E. du Perron
aan
F. Hellens
Gistoux, 17 april 1928
Gistoux, mardi
(Château de Gistoux Chaumont-Gistoux) pour préciser.
Mon cher Hellens,
Me voilà depuis 3 jours à Gistoux où je laisse pousser ma barbe et où - je ne sais pourquoi - je me suis rejeté en pleine antiquité: Job, Le Satyricon et Du Bellay à la fois! A propos de Satyricon, tu devrais m'envoyer ton exemplaire de ce bouquin, car tu as, je crois, la traduction de Tailhade, tandis que moi, ici, je dois me contenter de l'ouvrage d'un pion - honorable peut-être, à ton avis, puisqu'il a été imprimé dans la collection Budé344? N'importe, je préfère ce vieux gueulard de Tailhade; lors, sois gentil et envoie-moi ce bouquin. Donne-moi aussi - je veux dire surtout, des nouvelles de ta rougeole; je serais heureux de te savoir débarrassé de ça! Comme quoi on ne peut jamais être trop prudent quand on a un père - soit dit pour M. Choura (tu excuseras mes fautes d'orthographe, surtout en langue russe345). Non, mais blague à part, dis-moi que tu vas tout à fait bien et que tu ne fais plus dire à Mme Doff346 (ma reine ou marraine) que les hommes - ah! les hommes! supportent bien mal la Maladie. Veux-tu qu'en échange du Satyricon je t'envoie les Pensées et Entretiens d'Epictète, cette espèce de type qui supportait tous les maux sans broncher, pour, disait-il, ‘en tirer profit’? Tu verras, avec Epictète, tu ne feras qu'une bouchée de ta rougeole - je veux dire: tu n'aurais fait que - car je suppose malgré tout qu'elle doit être depuis longtemps avalée, digérée, perdue... (pour le dire bien).

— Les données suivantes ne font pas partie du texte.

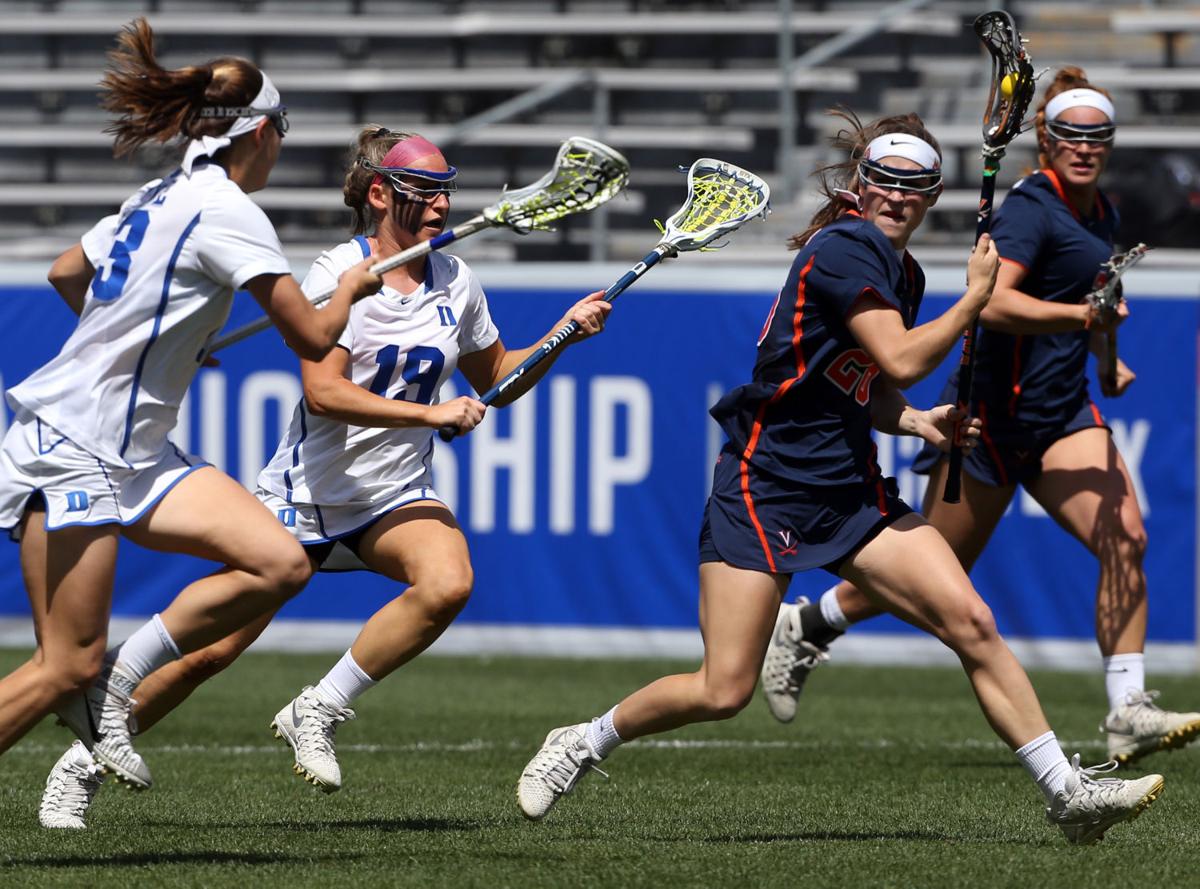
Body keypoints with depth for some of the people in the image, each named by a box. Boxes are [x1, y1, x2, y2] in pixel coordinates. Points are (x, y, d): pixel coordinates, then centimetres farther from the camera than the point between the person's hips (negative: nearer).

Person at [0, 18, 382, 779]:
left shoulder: (161, 198, 13)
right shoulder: (229, 214, -14)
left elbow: (66, 273, 28)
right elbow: (314, 337, -13)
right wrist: (351, 287, 8)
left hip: (134, 454, 9)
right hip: (73, 450, -9)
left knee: (280, 564, -5)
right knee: (68, 667, -11)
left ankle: (113, 686, 1)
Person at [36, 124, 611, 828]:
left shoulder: (455, 282, 3)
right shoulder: (339, 273, -13)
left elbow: (497, 380, 18)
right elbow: (324, 391, -25)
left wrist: (565, 333, 3)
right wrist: (429, 413, -29)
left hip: (397, 498, 4)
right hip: (309, 492, -4)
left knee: (447, 583, -30)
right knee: (212, 648, -4)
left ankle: (319, 712, -14)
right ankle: (84, 764, 16)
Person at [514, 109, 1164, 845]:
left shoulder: (904, 273, 12)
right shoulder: (847, 246, -14)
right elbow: (899, 362, -20)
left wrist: (917, 421, 2)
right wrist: (977, 297, -9)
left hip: (853, 494, 8)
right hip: (765, 488, -8)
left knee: (972, 623, -6)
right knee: (724, 692, -9)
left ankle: (1067, 792, -3)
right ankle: (584, 743, 15)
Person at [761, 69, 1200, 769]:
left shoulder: (1103, 216, 11)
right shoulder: (1031, 207, -16)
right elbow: (992, 302, -32)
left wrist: (1107, 357, 18)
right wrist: (1081, 315, -42)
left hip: (1062, 414, 7)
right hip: (994, 413, -7)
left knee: (1125, 538, -14)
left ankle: (1128, 712, -15)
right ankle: (802, 628, 29)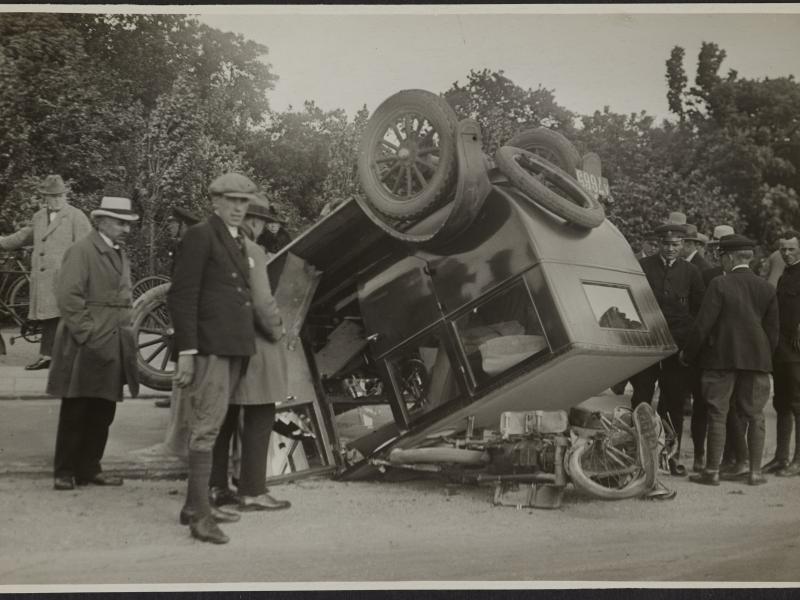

Bon, écris-moi un mot pour me tranquilliser. As-tu reçu des nouvelles de Malraux? De Grasset? Moi j'ai dû le renseigner (Malraux, pas Grasset) des prix des paquebots partant au Congo. Il a toujours l'intention de FOUTRE LE CAMP (les capitales sont de lui) et pourtant, pourtant, la belle série qu'il va diriger à la N.R.F.347! M. Racine par M. Giraudoux, M. Montaigne par M. Gide; rien que pour commencer: bref, des écrivains - des grands écrivains français morts dirigés par des grands écrivains français vivants, et Malraux dirigeant - tout simplement, comme ça, les vivants, si écrivains et si grands soient-ils! - ‘Ah! (comme m'a dit quelqu'un) ce monsieur-là ne doit pas être le premier-venu’. - Quant à Pia: ça va, paraît-il, assez mal. Sa femme a été malade, lui est très fatigué et découragé. Et évidemment, il n'écrit pas. Tu devrais aller le voir, quand tu seras à Paris, et me donner tes impressions. Quand pars-tu?
Cela dépend de la rougeole, évidemment? Il n'y a pas à dire: il faut la semer - hardiment (comme tu dis) quand tu mets le courteau dans un roman.
Écris-moi bientôt; l'antiquité c'est très bien et Gistoux aussi, mais tout de même...
Mes amitiés à ta femme, la main de ton
EdP.
P.S. - Si tu partais bientôt à Paris, n'oublie pas de m'y acheter le fameux Iango (ou Fado) des Passinheros (?) - (tu excuseras encore mes fautes d'orthographe en langue portugaise.) Merci d'avance! Tu as bien les amitiés du poète Roland-Holst qui va mieux, mais se trouve toujours à l'hôpital à Hilversum.